▶ **PROBLEM REQUIREMENTS**
Within the data below, copy each line where the string "Deviation" is found.

▶ **RECORDS FOR THIS TASK**
☆ ☆ ☆ ☆ ☆ ☆ ☆

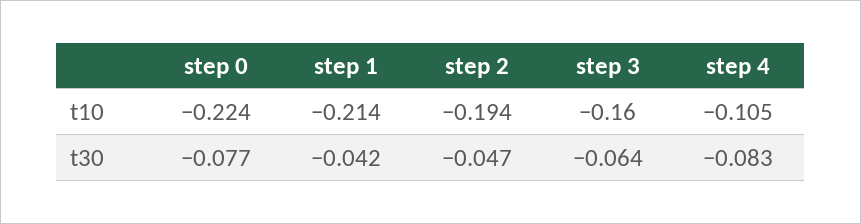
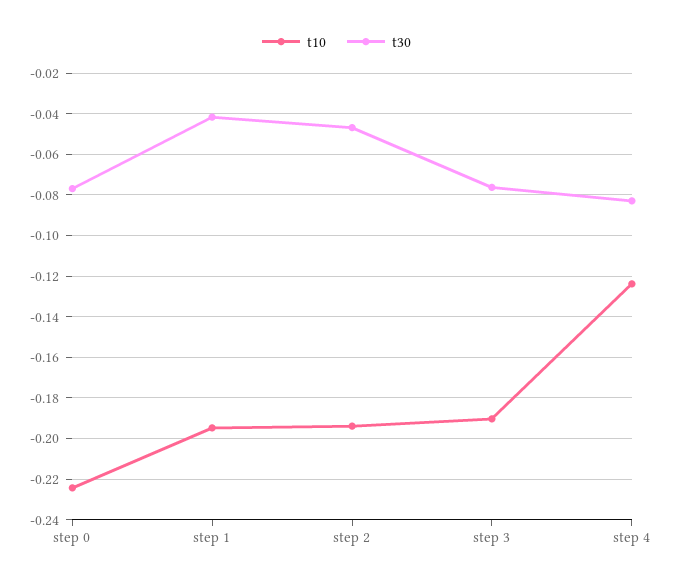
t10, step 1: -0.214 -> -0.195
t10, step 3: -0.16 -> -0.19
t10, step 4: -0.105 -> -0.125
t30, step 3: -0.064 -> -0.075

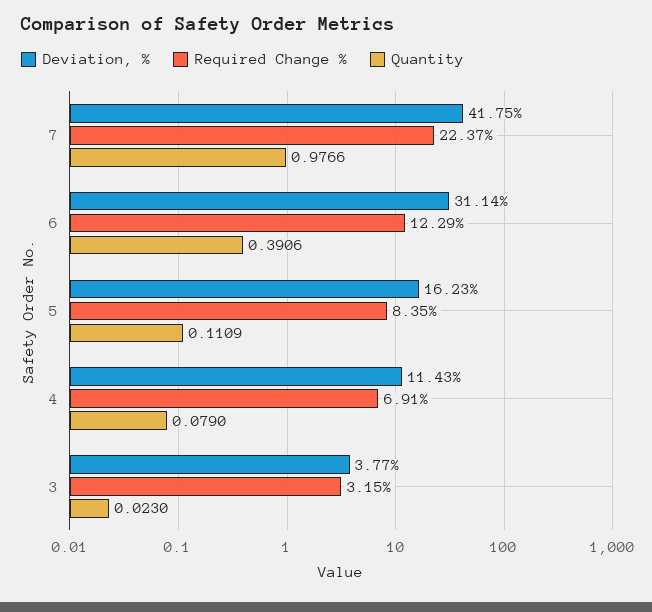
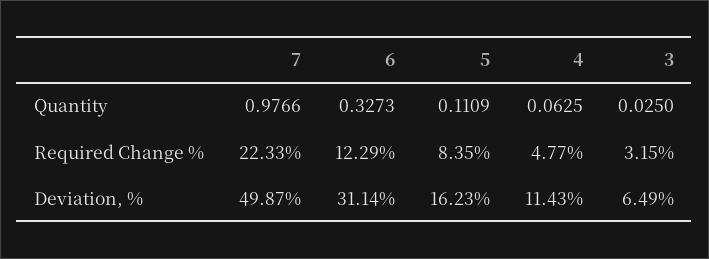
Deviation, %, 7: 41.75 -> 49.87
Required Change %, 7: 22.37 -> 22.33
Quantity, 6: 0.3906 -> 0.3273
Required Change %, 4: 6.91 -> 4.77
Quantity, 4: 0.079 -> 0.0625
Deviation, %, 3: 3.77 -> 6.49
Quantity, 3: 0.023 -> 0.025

☆ ☆ ☆ ☆ ☆ ☆ ☆

▶ **TASK RESULT**
Deviation, %, 7: 41.75 -> 49.87
Deviation, %, 3: 3.77 -> 6.49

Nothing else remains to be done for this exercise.